Leica M11 Rangefinder Camera Officially Announced and here are some of the first impression reviews and hands-on videos. The Leica M11 is a digital rangefinder camera built around a 60MP BSI CMOS sensor.
The Leica M11 will be available in two forms: a classic silver version with black leatherette band around the center and a brass top-plate, and a black version that uses aluminum instead, making it around 100g lighter.
- 60MP BSI CMOS sensor with dual gain design
- Multi-field (matrix) light metering
- ISO 64 – 50,000
- Three Raw resolution options (60MP, 36MP, 18MP)
- SD card accessible from battery compartment (no removable base plate)
- 64Gb of internal memory
- Exposures up to 1 hour, e-shutter down to 1/16,000 sec
- Live view stabilization (digital shake correction of preview image)
- Compatible with Visoflex II 3.68M-dot tilting accessory EVF
Leica M11 First Impression Reviews
“The most significant upgrade is a new, 60-megapixel backside-illuminated full-frame CMOS sensor that captures 14 stops of dynamic range at its full resolution.
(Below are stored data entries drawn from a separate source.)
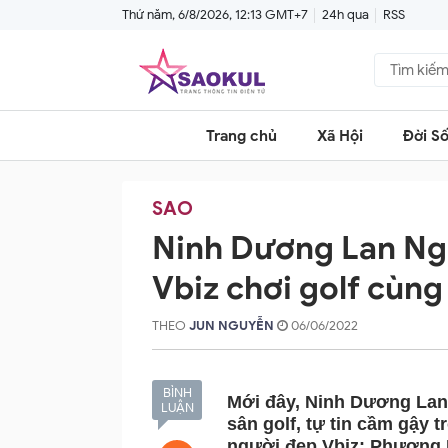
Thứ năm, 6/8/2026, 12:13 GMT+7
24h qua
RSS
Trang chủ
Xã Hội
Đời S
SAO
Ninh Dương Lan Ng
Vbiz chơi golf cùng
THEO
JUN NGUYỄN
06/06/2022
BÌNH
Mới đây, Ninh Dương Lan 
LUẬN
sân golf, tự tin cầm gậy 
người đẹp Vbiz: Phương L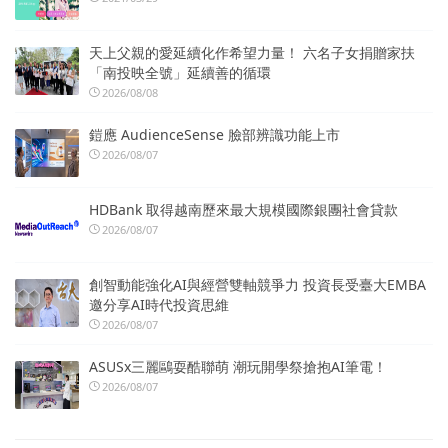
天上父親的愛延續化作希望力量！ 六名子女捐贈家扶
「南投映全號」延續善的循環
2026/08/08
鎧應 AudienceSense 臉部辨識功能上市
2026/08/07
HDBank 取得越南歷來最大規模國際銀團社會貸款
2026/08/07
創智動能強化AI與經營雙軸競爭力 投資長受臺大EMBA
邀分享AI時代投資思維
2026/08/07
ASUSx三麗鷗耍酷聯萌 潮玩開學祭搶抱AI筆電！
2026/08/07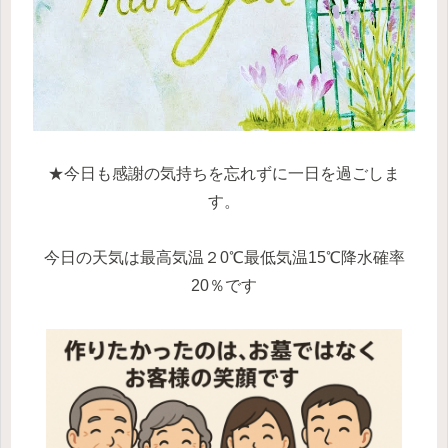
★今日も感謝の気持ちを忘れずに一日を過ごしま
す。
今日の天気は最高気温２0℃最低気温15℃降水確率
20％です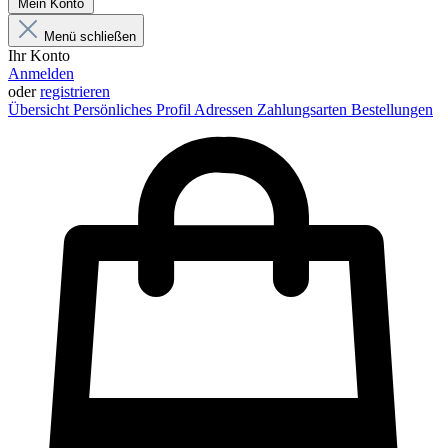
Mein Konto
Menü schließen
Ihr Konto
Anmelden
oder
registrieren
Übersicht
Persönliches Profil
Adressen
Zahlungsarten
Bestellungen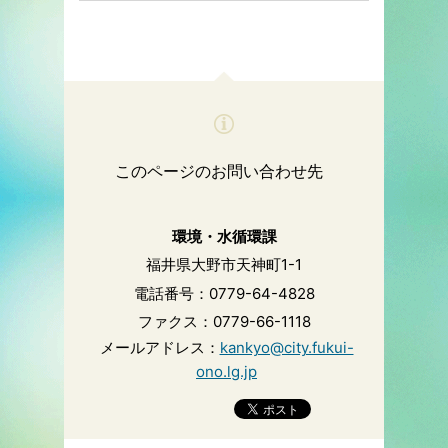
このページのお問い合わせ先
環境・水循環課
福井県大野市天神町1-1
電話番号：0779-64-4828
ファクス：0779-66-1118
メールアドレス：
kankyo@city.fukui-
ono.lg.jp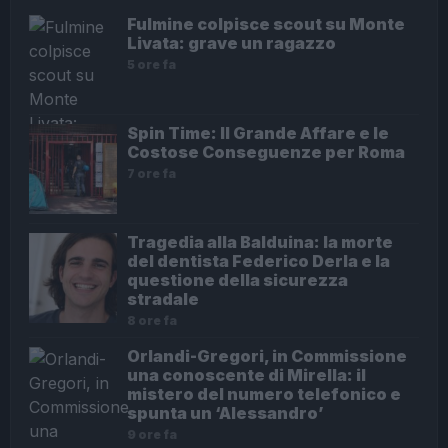
Fulmine colpisce scout su Monte
Livata: grave un ragazzo
5 ore fa
Spin Time: Il Grande Affare e le
Costose Conseguenze per Roma
7 ore fa
Tragedia alla Balduina: la morte
del dentista Federico Derla e la
questione della sicurezza
stradale
8 ore fa
Orlandi-Gregori, in Commissione
una conoscente di Mirella: il
mistero del numero telefonico e
spunta un ‘Alessandro’
9 ore fa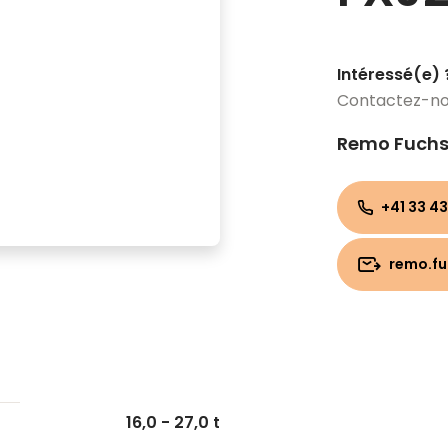
Intéressé(e) 
Contactez-n
Remo Fuch
+41 33 43
remo.f
16,0 - 27,0 t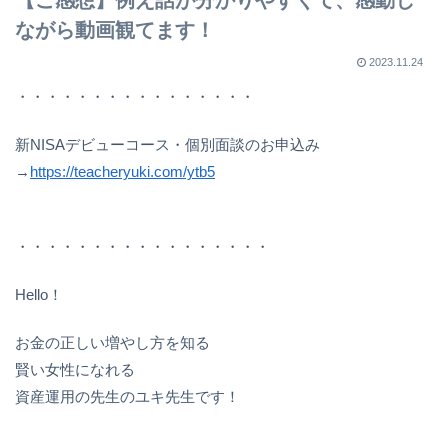
ながら動画観てます！
2023.11.24
・・・・・・・・・・・・・・・・
新NISAデビューコース・個別面談のお申込み
→
https://teacheryuki.com/ytb5
・・・・・・・・・・・・・・・・・
Hello！
お金の正しい増やし方を知る
賢い女性になれる
資産運用の先生のユキ先生です！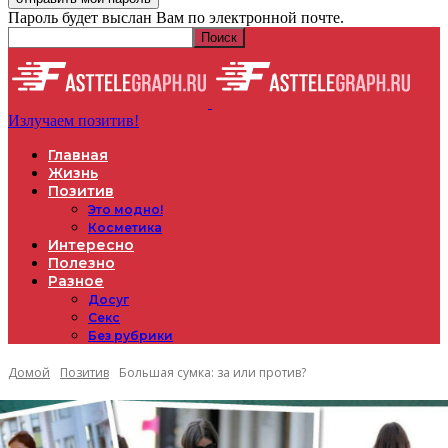
Пароль будет выслан Вам по электронной почте.
Излучаем позитив!
Главная
Жизнь
Позитив
Это модно!
Косметика
Интересно
Полезно
Разное
Досуг
Секс
Без рубрики
Домой
Позитив
Большая сумка: за или против?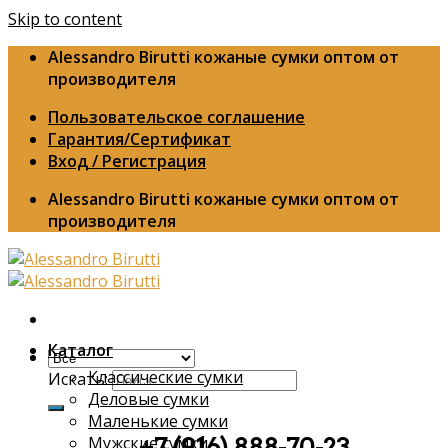
Skip to content
Alessandro Birutti кожаные сумки оптом от
производителя
Пользовательское соглашение
Гарантия/Сертификат
Вход / Регистрация
Alessandro Birutti кожаные сумки оптом от
производителя
Каталог
Классические сумки
Искать:
Деловые сумки
Маленькие сумки
Мужские сумки
+7 (916) 888-70-23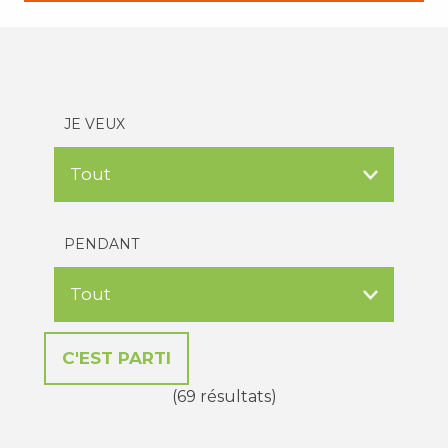
JE VEUX
PENDANT
(69 résultats)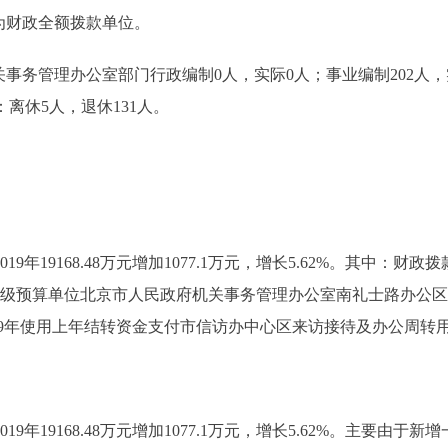
为财政全额拨款单位。
务管理办公室部门行政编制0人，实际0人；事业编制202人，实际
：离休5人，退休131人。
9年19168.48万元增加1077.1万元，增长5.62%。其中：财政拨款20
个二级预算单位北京市人民政府机关事务管理办公室南礼士路办公区管理
由于2019年使用上年结转资金支付市信访办中心区来访接待及办公
2019年19168.48万元增加1077.1万元，增长5.62%。主要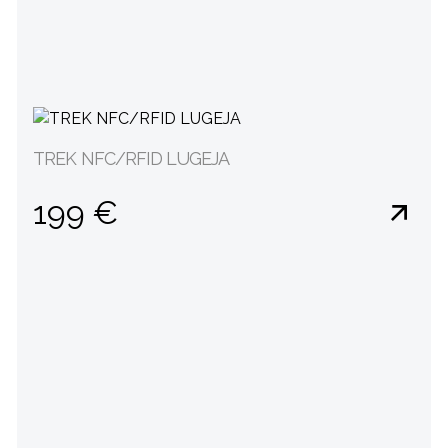
TREK NFC/RFID LUGEJA
199 €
Uniquely, the M11 also allows photographers to capture RAW files at 36 or 18 megapixels, which unlocks another stop of dynamic range, provides better low light performance, and allows for longer burst shooting at the expense of zoomed-in detail. (The company says it is using pixel binning alongside a newly developed algorithm to create the lower resolutions, a similar technique used by many smartphone cameras.) File sizes range from 70 to 120MB for a 60-megapixel DNG RAW file; the 18-megapixel setting can reduce that down to as low as 20MB per image.”
“The standard mechanical option can shoot at speeds up to 1/4000th of a second, while the electronic shutter goes up to a whopping 1/16,000 of a second. Perhaps most significantly, the electronic shutter will be totally silent, something that street photographers should appreciate. The M10-R had an “extra silent” mechanical shutter, but you can’t beat a motionless electronic shutter if you need perfectly quiet operation.”
“And speaking of battery, the M11 also uses a higher-capacity rechargeable battery than the M10, which Leica says should provide a CIPA-rated battery life of 700 shots — although in Leica’s own testing, they managed around 1700 shots per charge. The M11 also now features a USB Type-C port, which supports in-camera battery charging. Further, the baseplate of the M11 is changed from the style used on the M10 – users can now quickly access the battery and SD card slot without having to fully remove the bottom of the camera.”
A new electronic viewfinder is also available with the M10. This is the Visoflex II, which is attached via the camera’s hotshoe. This device offers a stabilized view to composed the image in addition to the rangefinder. And with it comes focus peaking and a magnified view. The same stabilized view can also be found on Live View of the rear LCD. This is an excellent feature, especially for critical focusing where the magnification becomes an essential tool to ensure sharpness. But often, this can cause nausea as the image can appear to move and shake, due to small movements when hand holding the camera. The stabilization is excellent and works well in the 15 minutes or so we had the camera to try out. The EVF uses an OLED display and is bright and clear, and the image seen within is beautiful.